From 2009 to 2016 Kennedy compered the Quarry Stage and the Laurel Lounge at In The Woods Festival in Kent, a festival promoting the discovery of artists. Since 2017 Kennedy has hosted the latest output from In The Woods, the music production podcast Tape Notes.

===Podcasts===
Kennedy is the host of the podcast Tape Notes, a music production podcast in which artists are reunited with producers to discuss their work together in the studio. Their conversations delve into every stage of the creative process, from the first spark of a song idea, through decisions on instrumentation and style, to finessing the final product.

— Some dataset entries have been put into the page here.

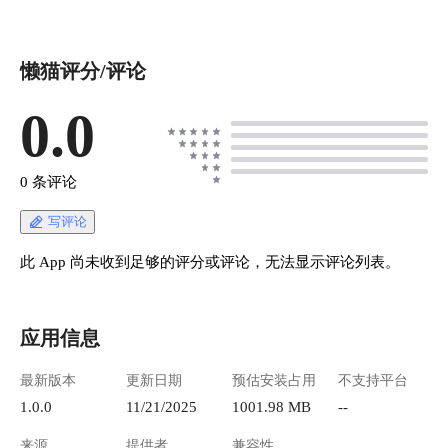
懒猫评分/评论
0.0
0 条评论
写评论
此 App 尚未收到足够的评分或评论，无法显示评论列表。
应用信息
最新版本
更新日期
预估安装占用
不支持平台
1.0.0
11/21/2025
1001.98 MB
--
来源
提供者
兼容性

The conversations also feature early demo versions and stems from the original recording sessions. The range of artists featured on Tape Notes includes the likes of Alt-J, The 1975, London Grammar and Kae Tempest as well as producers Dan Carey, Jim Abbiss, Simone Felice and Charlie Andrew.

Among these, Kennedy has hosted two live episodes of Tape Notes, one at Latitude Festival with the alternative band Easy Life and producer Rob Milton, as well as an event at Miloco Studios with the duo Ibeyi and producer Richard Russell in celebration of National Album Day.

===Journalism===
Towards the start of his career, Kennedy wrote a regular column for British magazine Dazed & Confused (now Dazed).

==Awards==
Kennedy was awarded the Time Out Live Award 2005/06 for his live DJ performances and gig curations as part of various X-Posure events.

In 2012, he was presented with the XFM Inspiration Award by Mumford & Sons as part of the radio station's Winter Wonderland event. Before John was presented with the award video messages from artists including Elbow, Paul Weller and The Maccabees were shown.

In 2016 Kennedy became the first-ever recipient of the Arqiva Commercial Radio Music Champion Award in recognition for his dedication to new and independent artists, dating back to the days of Radio X's predecessor XFM in the 1990s.

Kennedy has been heavily involved with the Mercury Prize, the annual music prize awarded for the best album released in the United Kingdom, and has been a regular member of the judging panel since 2009.